● **REQUEST**: Take the entries below and retype them exactly.

● **THE RECORDS**:
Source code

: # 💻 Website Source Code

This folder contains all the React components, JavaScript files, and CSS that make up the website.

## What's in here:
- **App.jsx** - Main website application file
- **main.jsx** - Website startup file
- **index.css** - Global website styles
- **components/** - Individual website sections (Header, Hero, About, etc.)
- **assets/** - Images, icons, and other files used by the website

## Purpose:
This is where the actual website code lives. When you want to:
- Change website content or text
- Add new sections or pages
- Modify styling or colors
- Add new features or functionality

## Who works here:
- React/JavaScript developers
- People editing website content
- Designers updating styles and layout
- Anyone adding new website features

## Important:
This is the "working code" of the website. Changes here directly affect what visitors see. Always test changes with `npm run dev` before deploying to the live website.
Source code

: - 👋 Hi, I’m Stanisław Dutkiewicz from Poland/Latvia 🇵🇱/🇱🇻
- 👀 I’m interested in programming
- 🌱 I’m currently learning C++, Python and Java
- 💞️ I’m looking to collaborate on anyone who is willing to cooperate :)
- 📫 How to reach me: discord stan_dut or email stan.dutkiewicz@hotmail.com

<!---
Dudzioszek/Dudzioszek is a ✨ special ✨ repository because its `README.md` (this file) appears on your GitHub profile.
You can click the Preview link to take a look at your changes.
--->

● **COMPLETED TASK**:
Source code

: # 💻 Website Source Code

This folder contains all the React components, JavaScript files, and CSS that make up the website.

## What's in here:
- **App.jsx** - Main website application file
- **main.jsx** - Website startup file
- **index.css** - Global website styles
- **components/** - Individual website sections (Header, Hero, About, etc.)
- **assets/** - Images, icons, and other files used by the website

## Purpose:
This is where the actual website code lives. When you want to:
- Change website content or text
- Add new sections or pages
- Modify styling or colors
- Add new features or functionality

## Who works here:
- React/JavaScript developers
- People editing website content
- Designers updating styles and layout
- Anyone adding new website features

## Important:
This is the "working code" of the website. Changes here directly affect what visitors see. Always test changes with `npm run dev` before deploying to the live website.
Source code

: - 👋 Hi, I’m Stanisław Dutkiewicz from Poland/Latvia 🇵🇱/🇱🇻
- 👀 I’m interested in programming
- 🌱 I’m currently learning C++, Python and Java
- 💞️ I’m looking to collaborate on anyone who is willing to cooperate :)
- 📫 How to reach me: discord stan_dut or email stan.dutkiewicz@hotmail.com

<!---
Dudzioszek/Dudzioszek is a ✨ special ✨ repository because its `README.md` (this file) appears on your GitHub profile.
You can click the Preview link to take a look at your changes.
--->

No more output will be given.